Given entries:
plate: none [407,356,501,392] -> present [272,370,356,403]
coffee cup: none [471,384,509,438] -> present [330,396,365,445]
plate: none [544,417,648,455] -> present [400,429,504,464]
==
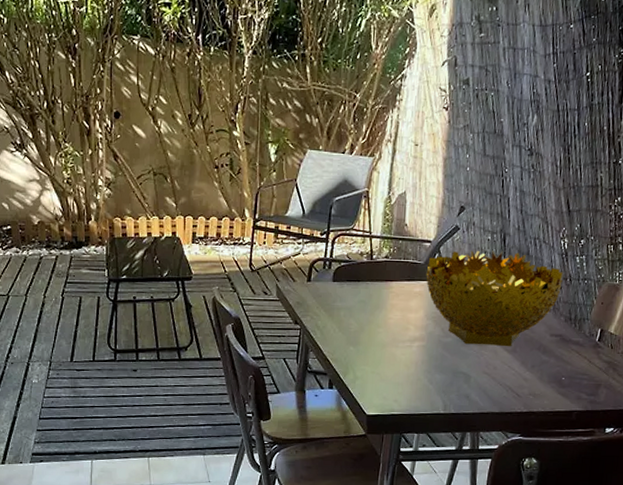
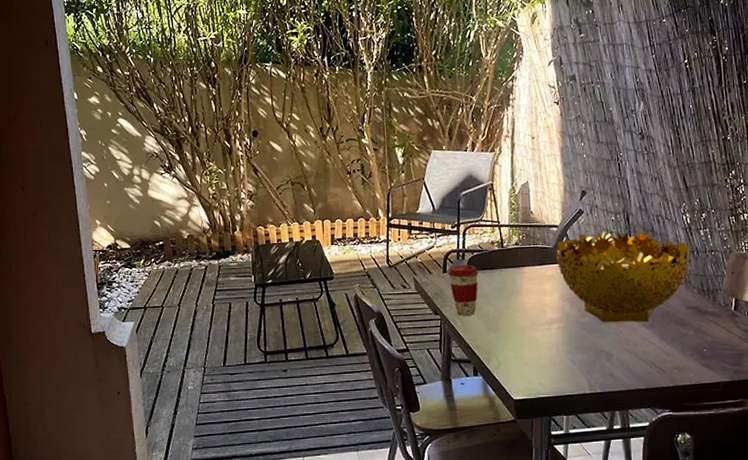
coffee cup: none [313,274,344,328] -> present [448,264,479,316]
---
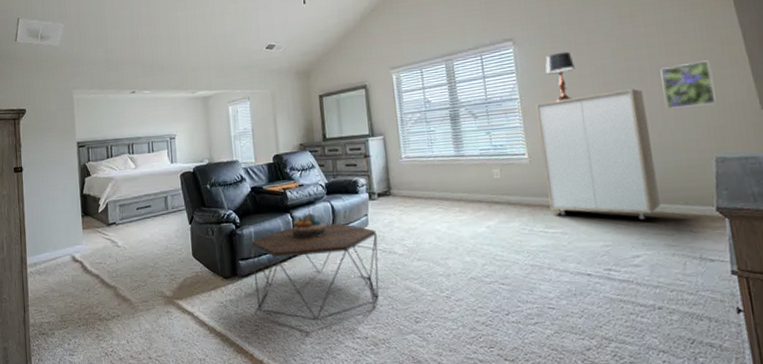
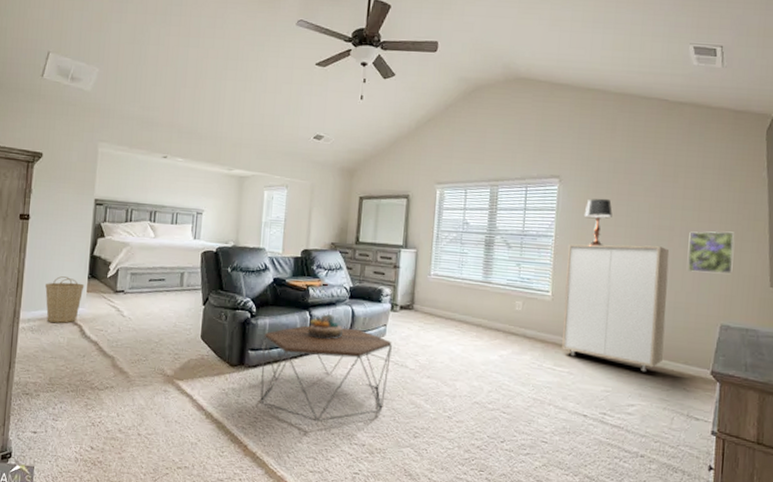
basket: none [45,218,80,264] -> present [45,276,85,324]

Work task: The response must hold only the lines above from the line with "plate: none [407,356,501,392]" through the line with "plate: none [544,417,648,455]", each copied exactly, both ends kept.

Solution to the problem:
plate: none [407,356,501,392] -> present [272,370,356,403]
coffee cup: none [471,384,509,438] -> present [330,396,365,445]
plate: none [544,417,648,455] -> present [400,429,504,464]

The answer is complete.